____ Reading passage
Green-e can help ease end-user’s doubts about the legitimacy of a specific renewable energy product, but it can’t make it cheaper. “There is relatively little commercial interest in completely renewable energy,” says Diane Sable, spokesperson for PG&E Energy Services, San Francisco, Calif. (www.pgees.com). Clean Choice, PG&E Energy Services’ certified green energy product, is only marketed to residential consumers. If a business desires that energy package, they will make it available, but as Sable points out, “It simply costs too much. There are businesses that see the value of green power from an environmental and marketing standpoint, but not all businesses have that strategy.”

One company that does is Birkenstock. The shoe manufacturer recently signed an energy contract with Green Mountain Energy (www.greenmountain.com) But as Julie Blunden, president of western region for Green Mountain points out, “The vast majority of our clients are residential.”
________
Exercise instructions.
Decide whether each statement agrees with the green energy passage, answering yes or no and quoting the words from the passage that settle it: (a) Clean Choice is marketed only to residential consumers. (b) Birkenstock signed an energy contract with PG&E Energy Services. (c) Green-e can make a renewable energy product cheaper.
____ Listed records
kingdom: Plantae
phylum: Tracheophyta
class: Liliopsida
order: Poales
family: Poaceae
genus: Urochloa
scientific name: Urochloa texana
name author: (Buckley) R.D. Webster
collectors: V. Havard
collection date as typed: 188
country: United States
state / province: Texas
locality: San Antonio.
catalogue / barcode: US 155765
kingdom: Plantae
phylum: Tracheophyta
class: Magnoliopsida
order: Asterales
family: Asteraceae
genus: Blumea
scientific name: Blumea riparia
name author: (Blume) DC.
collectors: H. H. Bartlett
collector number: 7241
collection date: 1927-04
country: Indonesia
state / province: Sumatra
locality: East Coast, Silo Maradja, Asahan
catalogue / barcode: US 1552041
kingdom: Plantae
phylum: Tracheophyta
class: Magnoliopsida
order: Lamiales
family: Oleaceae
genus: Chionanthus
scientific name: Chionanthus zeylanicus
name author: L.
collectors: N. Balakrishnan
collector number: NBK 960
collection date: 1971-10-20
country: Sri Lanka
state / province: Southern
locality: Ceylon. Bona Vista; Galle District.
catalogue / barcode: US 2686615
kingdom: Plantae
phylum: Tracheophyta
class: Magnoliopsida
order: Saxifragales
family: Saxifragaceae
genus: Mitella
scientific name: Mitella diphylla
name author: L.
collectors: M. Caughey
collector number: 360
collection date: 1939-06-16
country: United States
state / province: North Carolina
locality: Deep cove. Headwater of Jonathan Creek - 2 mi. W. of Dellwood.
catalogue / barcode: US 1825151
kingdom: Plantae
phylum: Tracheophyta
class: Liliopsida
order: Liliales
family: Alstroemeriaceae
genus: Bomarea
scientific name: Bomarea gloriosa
________
Solution to the problem.
(a) Yes: "is only marketed to residential consumers."
(b) No: "The shoe manufacturer recently signed an energy contract with Green Mountain Energy"
(c) No: "but it can’t make it cheaper."